The number of lines in the entries below holding the word "disposal" is all that is needed here.

Saved data entries:
· · · · ·
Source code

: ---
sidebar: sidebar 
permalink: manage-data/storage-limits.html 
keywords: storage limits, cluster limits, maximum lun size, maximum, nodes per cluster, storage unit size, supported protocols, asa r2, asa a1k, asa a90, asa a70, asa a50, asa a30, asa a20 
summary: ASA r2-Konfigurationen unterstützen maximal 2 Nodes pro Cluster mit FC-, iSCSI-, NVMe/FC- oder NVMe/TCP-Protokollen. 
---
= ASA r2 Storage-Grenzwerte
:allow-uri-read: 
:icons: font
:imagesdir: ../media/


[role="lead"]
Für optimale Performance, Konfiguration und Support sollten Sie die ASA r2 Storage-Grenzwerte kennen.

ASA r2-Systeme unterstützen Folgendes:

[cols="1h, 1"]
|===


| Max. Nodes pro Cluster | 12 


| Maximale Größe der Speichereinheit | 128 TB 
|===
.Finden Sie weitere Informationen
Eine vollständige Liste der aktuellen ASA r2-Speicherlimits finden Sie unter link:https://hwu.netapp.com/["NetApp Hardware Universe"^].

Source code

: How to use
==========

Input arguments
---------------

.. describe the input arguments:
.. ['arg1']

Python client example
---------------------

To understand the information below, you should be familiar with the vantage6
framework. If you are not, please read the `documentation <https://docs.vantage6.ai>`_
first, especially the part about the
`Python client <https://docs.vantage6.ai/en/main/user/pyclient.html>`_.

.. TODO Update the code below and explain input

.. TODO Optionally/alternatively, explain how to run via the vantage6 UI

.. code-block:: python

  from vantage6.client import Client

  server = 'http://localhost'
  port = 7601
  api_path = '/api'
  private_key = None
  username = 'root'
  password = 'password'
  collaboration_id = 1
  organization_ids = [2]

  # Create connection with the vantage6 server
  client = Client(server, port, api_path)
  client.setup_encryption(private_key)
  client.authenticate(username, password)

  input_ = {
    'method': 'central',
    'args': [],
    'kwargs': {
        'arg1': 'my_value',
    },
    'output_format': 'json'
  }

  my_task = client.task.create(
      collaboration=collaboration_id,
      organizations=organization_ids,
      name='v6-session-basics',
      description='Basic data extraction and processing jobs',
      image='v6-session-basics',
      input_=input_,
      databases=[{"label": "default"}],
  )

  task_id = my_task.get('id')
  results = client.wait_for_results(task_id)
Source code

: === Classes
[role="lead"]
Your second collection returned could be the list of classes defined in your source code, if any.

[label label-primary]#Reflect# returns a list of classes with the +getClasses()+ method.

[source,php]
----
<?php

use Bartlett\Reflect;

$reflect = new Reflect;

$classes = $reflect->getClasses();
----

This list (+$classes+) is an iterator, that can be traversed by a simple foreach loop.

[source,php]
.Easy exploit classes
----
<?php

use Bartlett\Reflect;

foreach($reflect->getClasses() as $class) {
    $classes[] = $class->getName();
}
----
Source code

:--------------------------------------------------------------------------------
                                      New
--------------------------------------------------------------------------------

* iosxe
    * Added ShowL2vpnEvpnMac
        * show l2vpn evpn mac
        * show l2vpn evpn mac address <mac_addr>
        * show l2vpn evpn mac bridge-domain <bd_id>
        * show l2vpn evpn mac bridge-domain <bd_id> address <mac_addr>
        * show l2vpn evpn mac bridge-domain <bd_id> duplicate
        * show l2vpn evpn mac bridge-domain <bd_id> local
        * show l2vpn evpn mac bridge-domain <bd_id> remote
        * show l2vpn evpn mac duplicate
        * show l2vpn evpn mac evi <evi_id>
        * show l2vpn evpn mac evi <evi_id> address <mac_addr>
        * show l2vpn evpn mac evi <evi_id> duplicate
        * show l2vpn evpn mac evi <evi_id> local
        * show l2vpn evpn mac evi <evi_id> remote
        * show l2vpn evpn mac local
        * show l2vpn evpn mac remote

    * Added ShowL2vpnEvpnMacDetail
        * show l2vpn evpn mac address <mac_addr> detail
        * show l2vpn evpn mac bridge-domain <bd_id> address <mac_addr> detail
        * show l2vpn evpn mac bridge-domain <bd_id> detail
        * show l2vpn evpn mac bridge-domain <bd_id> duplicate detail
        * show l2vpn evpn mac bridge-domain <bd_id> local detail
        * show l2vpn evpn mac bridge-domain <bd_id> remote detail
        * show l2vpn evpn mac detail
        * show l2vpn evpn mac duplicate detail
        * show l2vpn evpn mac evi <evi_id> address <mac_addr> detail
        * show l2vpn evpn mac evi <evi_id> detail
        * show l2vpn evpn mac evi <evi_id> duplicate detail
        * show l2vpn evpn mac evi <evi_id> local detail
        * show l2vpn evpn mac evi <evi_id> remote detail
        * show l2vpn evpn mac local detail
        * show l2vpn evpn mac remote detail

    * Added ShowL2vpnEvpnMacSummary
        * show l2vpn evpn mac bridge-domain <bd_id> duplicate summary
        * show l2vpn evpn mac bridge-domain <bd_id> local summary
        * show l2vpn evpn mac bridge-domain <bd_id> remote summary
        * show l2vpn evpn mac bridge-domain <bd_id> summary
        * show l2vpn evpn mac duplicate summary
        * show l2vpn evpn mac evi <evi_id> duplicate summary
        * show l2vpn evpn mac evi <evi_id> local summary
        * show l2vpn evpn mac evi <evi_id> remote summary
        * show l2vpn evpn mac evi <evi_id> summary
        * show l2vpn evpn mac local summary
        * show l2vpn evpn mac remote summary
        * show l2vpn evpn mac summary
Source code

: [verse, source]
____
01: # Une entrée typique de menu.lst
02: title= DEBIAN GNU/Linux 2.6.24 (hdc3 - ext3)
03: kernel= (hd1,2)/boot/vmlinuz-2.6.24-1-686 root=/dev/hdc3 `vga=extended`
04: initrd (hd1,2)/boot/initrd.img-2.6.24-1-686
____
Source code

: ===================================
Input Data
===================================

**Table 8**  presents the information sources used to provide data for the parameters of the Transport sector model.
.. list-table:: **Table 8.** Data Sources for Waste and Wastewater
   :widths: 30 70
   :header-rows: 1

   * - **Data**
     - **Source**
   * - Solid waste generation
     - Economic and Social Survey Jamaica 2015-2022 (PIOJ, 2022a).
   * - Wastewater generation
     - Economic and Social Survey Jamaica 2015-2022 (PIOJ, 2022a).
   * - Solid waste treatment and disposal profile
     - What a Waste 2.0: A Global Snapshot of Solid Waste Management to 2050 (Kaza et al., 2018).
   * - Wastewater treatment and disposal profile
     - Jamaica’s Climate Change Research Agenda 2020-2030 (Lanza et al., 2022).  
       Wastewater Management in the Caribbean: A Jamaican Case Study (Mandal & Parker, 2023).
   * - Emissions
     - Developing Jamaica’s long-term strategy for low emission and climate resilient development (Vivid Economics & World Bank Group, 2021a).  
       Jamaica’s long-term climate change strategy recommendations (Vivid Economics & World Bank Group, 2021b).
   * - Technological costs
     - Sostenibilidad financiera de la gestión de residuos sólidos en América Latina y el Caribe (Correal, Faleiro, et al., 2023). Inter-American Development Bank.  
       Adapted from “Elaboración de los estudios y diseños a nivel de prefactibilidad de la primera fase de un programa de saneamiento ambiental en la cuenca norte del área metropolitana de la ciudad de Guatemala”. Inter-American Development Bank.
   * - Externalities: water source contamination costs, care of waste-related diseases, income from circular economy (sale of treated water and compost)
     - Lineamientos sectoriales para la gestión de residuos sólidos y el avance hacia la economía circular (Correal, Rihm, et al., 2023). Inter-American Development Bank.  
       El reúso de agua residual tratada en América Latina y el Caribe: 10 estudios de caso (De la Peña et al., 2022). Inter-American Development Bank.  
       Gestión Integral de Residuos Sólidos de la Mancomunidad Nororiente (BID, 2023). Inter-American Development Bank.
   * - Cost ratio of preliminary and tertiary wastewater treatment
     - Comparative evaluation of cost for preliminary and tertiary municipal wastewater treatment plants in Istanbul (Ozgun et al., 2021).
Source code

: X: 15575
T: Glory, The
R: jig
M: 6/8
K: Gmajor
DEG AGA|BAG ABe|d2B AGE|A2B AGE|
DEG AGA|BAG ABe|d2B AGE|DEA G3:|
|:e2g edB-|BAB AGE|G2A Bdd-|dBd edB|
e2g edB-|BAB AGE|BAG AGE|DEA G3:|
· · · · ·
- Finished task
2